─── DATA PROVIDED ───
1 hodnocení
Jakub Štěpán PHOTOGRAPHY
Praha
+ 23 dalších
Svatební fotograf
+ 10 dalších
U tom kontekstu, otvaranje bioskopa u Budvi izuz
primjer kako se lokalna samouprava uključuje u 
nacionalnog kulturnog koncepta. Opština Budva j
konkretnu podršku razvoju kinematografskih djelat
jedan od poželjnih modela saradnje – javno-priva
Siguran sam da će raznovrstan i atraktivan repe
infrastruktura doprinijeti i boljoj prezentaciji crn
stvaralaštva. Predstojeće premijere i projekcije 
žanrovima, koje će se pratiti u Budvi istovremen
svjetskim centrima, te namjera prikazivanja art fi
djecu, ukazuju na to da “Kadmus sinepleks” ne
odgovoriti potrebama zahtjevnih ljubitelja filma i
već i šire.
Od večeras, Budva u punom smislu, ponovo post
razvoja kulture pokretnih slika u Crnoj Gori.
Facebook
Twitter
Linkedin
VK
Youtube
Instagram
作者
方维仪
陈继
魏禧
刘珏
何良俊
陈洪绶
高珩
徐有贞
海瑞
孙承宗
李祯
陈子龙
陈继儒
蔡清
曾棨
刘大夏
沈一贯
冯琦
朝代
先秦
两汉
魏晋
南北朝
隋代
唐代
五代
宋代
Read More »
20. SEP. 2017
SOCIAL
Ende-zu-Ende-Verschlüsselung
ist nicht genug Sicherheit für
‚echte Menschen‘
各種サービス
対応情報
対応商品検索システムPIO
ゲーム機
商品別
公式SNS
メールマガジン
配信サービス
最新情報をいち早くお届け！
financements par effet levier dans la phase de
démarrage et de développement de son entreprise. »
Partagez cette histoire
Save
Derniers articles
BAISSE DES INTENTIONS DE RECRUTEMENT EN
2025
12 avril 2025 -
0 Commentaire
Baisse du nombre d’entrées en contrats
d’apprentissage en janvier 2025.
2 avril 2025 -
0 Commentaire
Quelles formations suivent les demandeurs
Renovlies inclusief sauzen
───
◆ **YOUR GOAL**
Copy the entries from the first line down through the line containing "nacionalnog kulturnog koncepta.", swapping "Praha" for "Brno" and leaving everything else unchanged.

◆ **SOLUTION FOR THIS PROBLEM**
1 hodnocení
Jakub Štěpán PHOTOGRAPHY
Brno
+ 23 dalších
Svatební fotograf
+ 10 dalších
U tom kontekstu, otvaranje bioskopa u Budvi izuz
primjer kako se lokalna samouprava uključuje u 
nacionalnog kulturnog koncepta. Opština Budva j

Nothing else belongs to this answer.